With the core team established, including PACT community care practitioner Anna Potter, PACT admin coordinator Natalie Bennett, and Nadia herself, relationship-building began. Nadia fostered relationships with various local services, including adult social care, local mental health charity Trust Links, frailty and strength improvement teams, secondary care wards, and district nursing. These relationships facilitate productive collaborations, leading to a growing network of stakeholders committed to improving patient care.
Outcomes
Our model led to a significant decrease in hospital admissions among patients cared for by the integrated team, dropping from 18% to 8% within six months. This reflects the model’s effectiveness in preventing avoidable hospital admissions among frail patients.
Over the same time frame, PCN practices recorded a 27% reduction in GP appointments for patients on the books of our integrated team. This demonstrates the efficiency and effectiveness of our approach to managing patient needs.
Transitioning emergency care practitioner visits to our integrated team resulted in a reduction of more than 20 acute home visits per week over six months. This highlights the increased capacity to address patient needs more comprehensively through our model.
Future
Our innovative approach is now being rolled out in mental health, providing holistic support to individuals facing mental health challenges. We partnered with Trust Links to put in a successful joint bid for funding of £30,000 to employ a specialist coordinator.

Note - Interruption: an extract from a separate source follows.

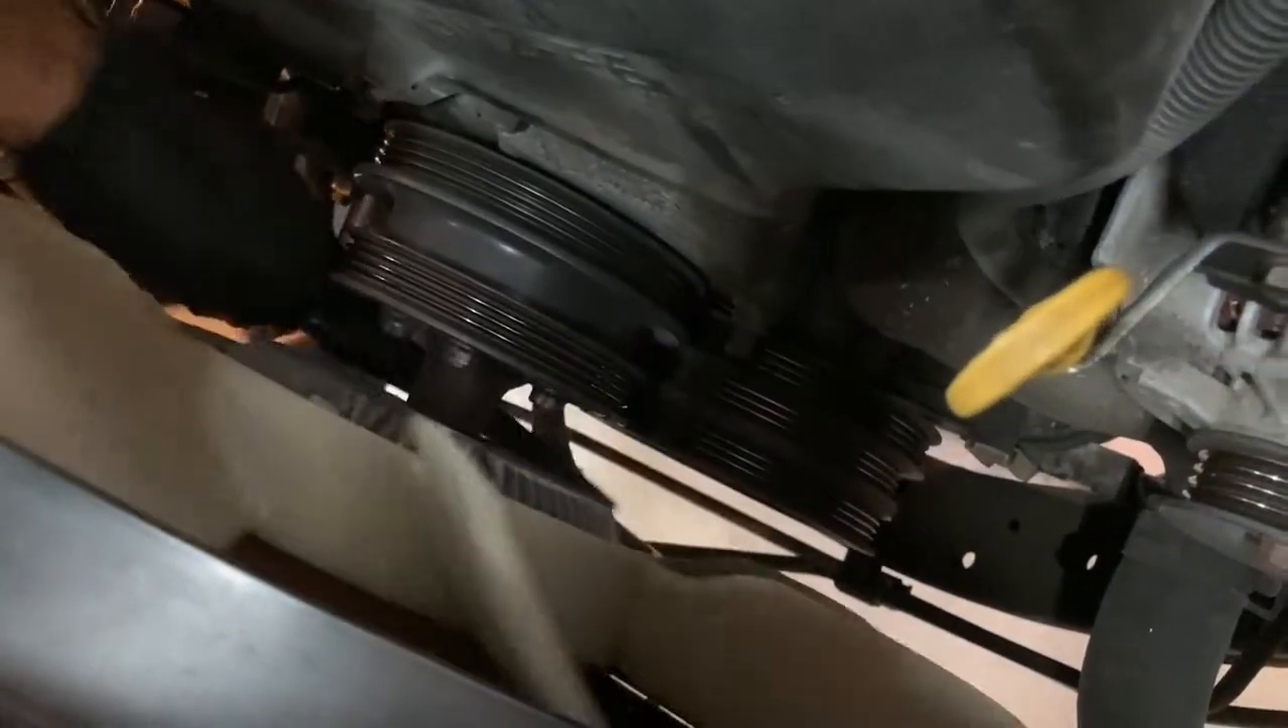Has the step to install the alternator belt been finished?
No.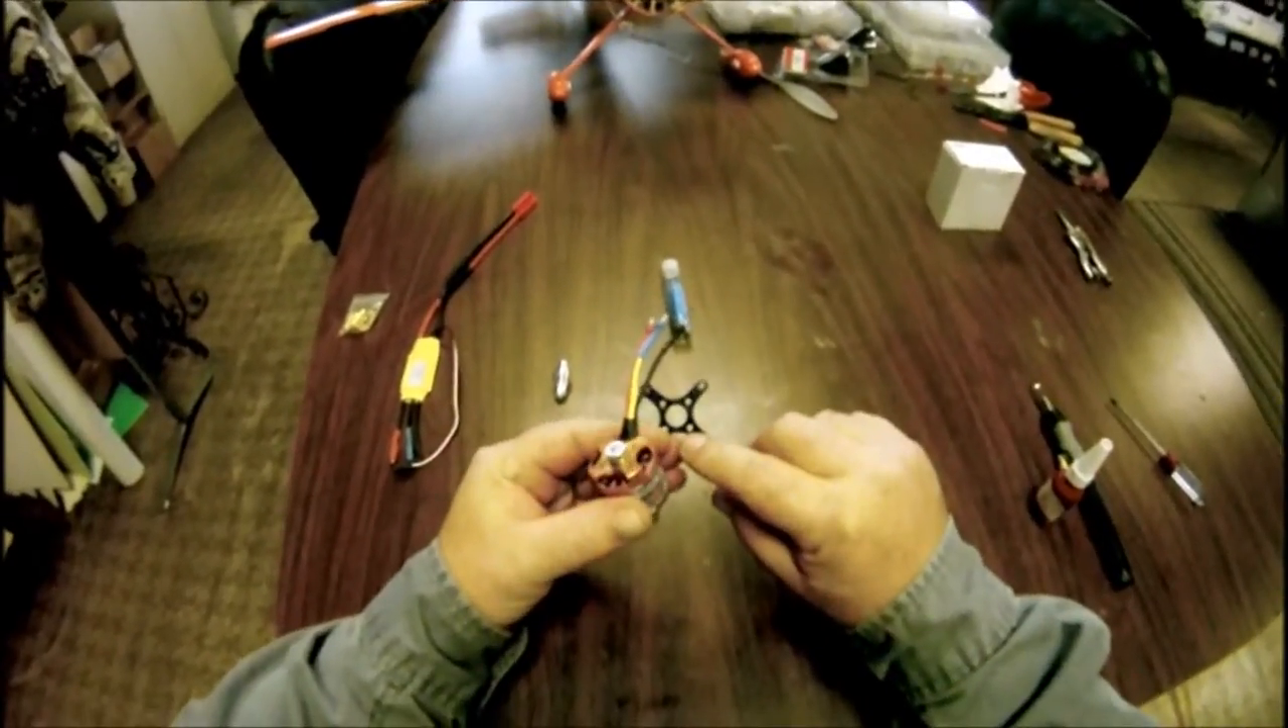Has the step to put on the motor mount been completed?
No.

And we have also developed a home visiting team to support practices. This team helps practices meet the urgent health needs of patients requiring home visits. By doing this, we have nearly completely cleared the need for highly frail patients (those with a frailty score of seven and above) to be seen by our acute home visiting service. Patients with a higher need for a holistic approach – that is, those with a high frailty score, multiple long-term conditions, and polypharmacy – are now cared for under this new model.
By addressing patient needs comprehensively and proactively, our model optimises healthcare delivery and enhances patient experience within the community.

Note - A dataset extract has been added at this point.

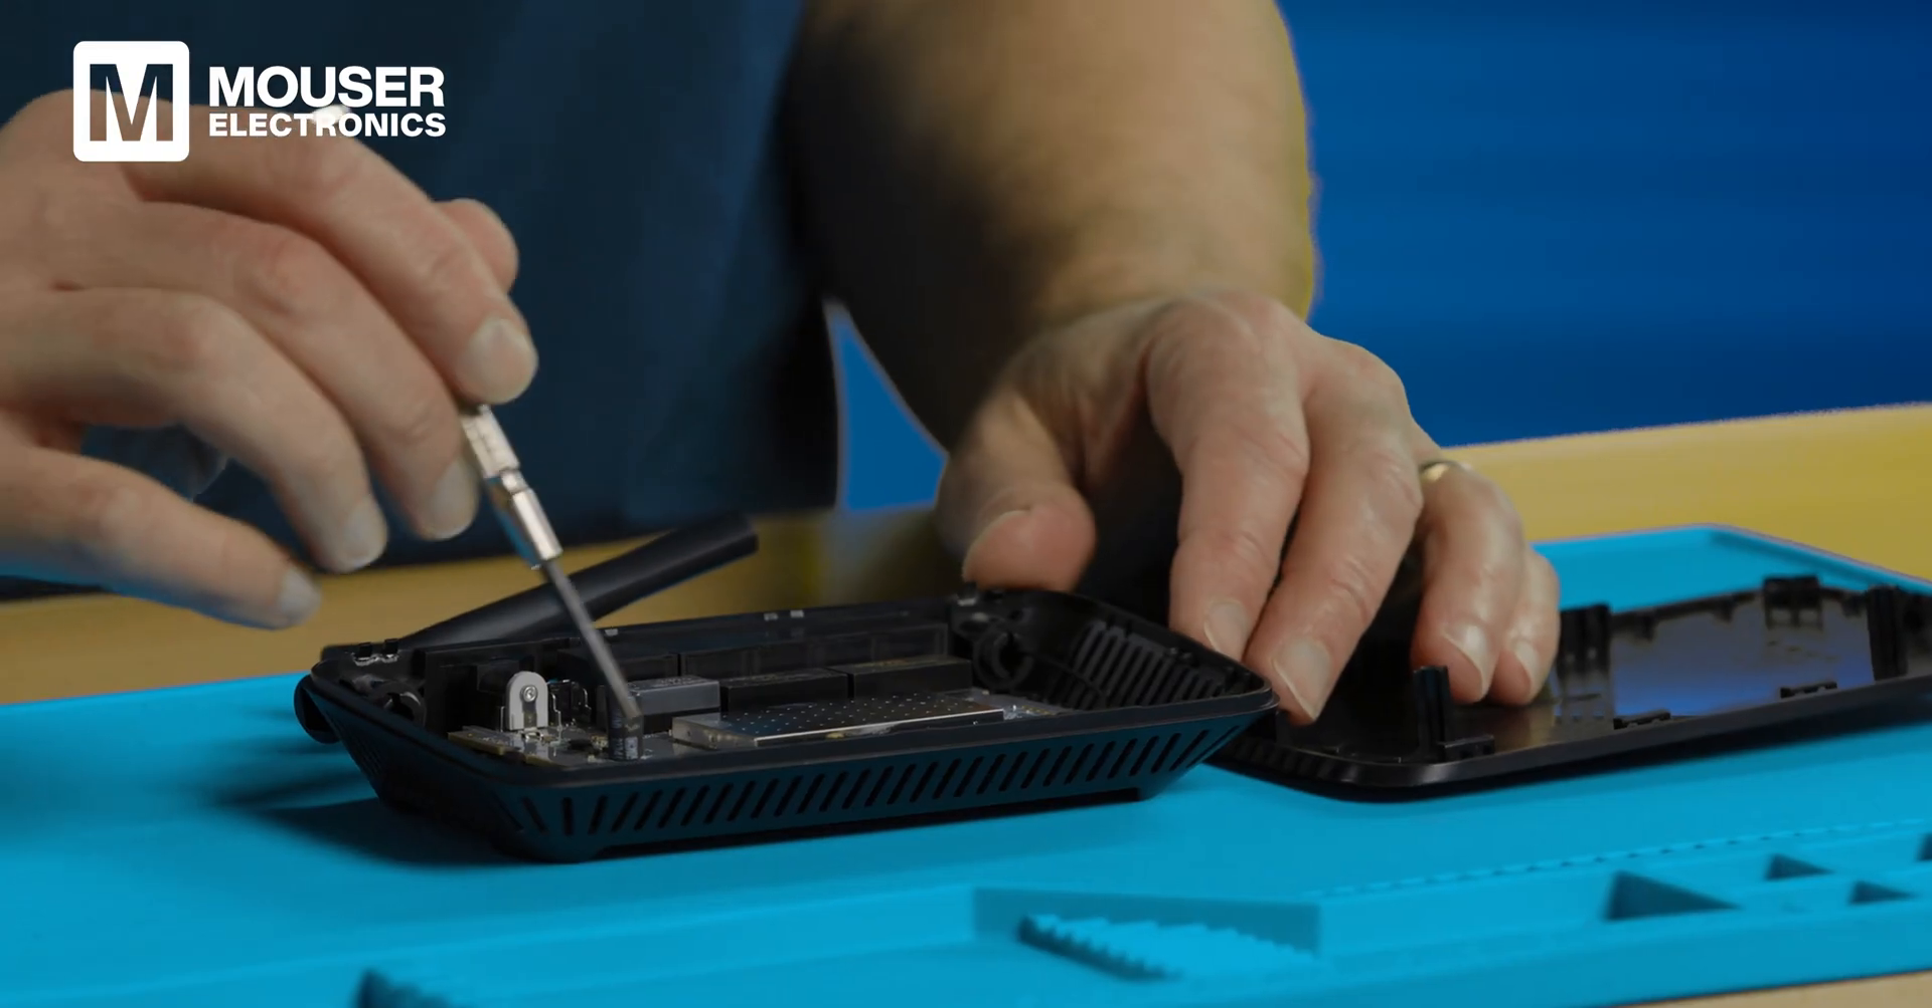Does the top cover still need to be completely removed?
No.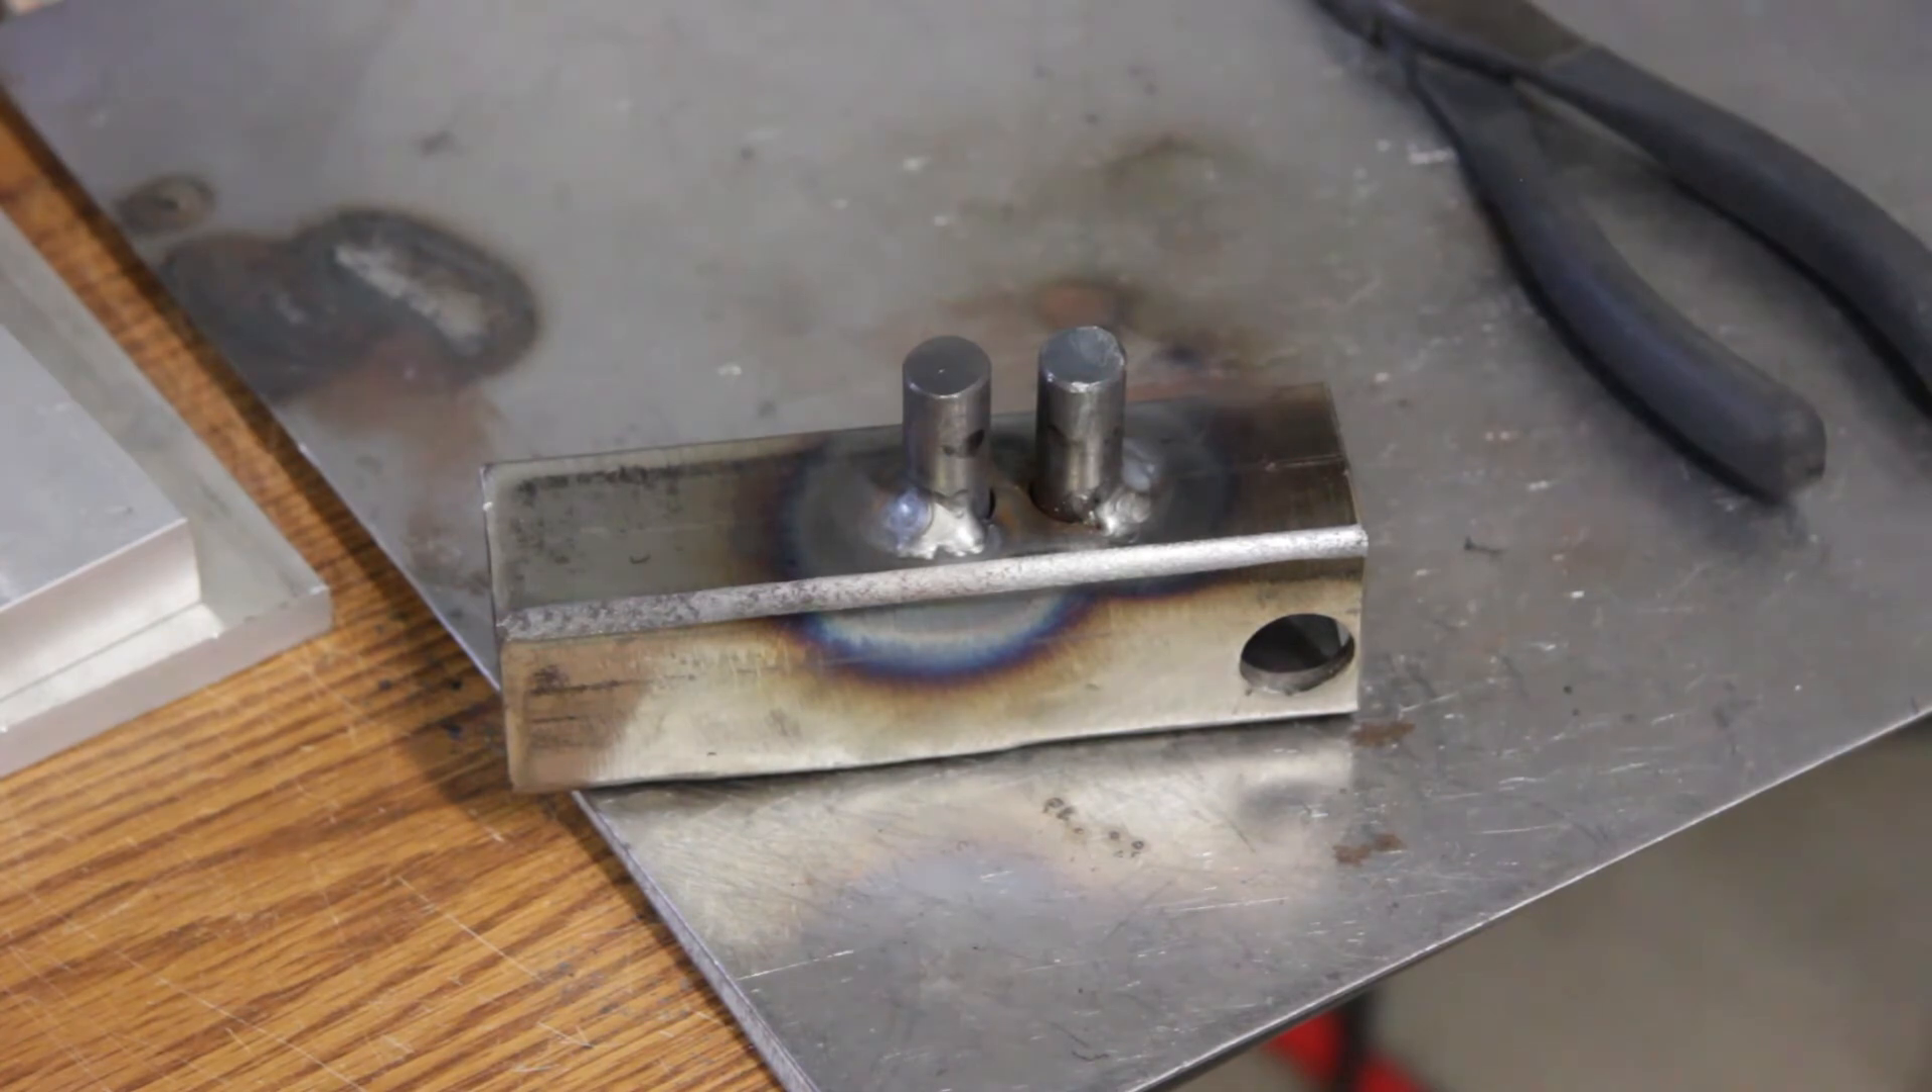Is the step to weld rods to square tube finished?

Collaboration: foster a culture of collaboration among team members and stakeholders to facilitate seamless communication and cooperation.
Define roles: establish clear roles and responsibilities for each team member to ensure accountability and efficient workflow.
Training and education: invest in continuous training and education to equip team members with the necessary skills and knowledge to deliver high-quality care effectively.
Communication: keep lines of communication open and transparent to ensure that everyone is informed and aligned with the goals and objectives of the project.
Monitor and adapt: regularly monitor and evaluate performance metrics, and be willing to adapt strategies and approaches based on feedback and outcomes.
Nurture relationships: building initial relationships is important but so too is maintaining them. Focus on ongoing connections with stakeholders to sustain collaboration and support.
Continuous improvement: embrace a mindset of continuous improvement, seeking opportunities to refine processes and enhance outcomes over time.
Profiles of the shortlisted PCNs will feature on Pulse PCN in the run up to the awards night on December 6.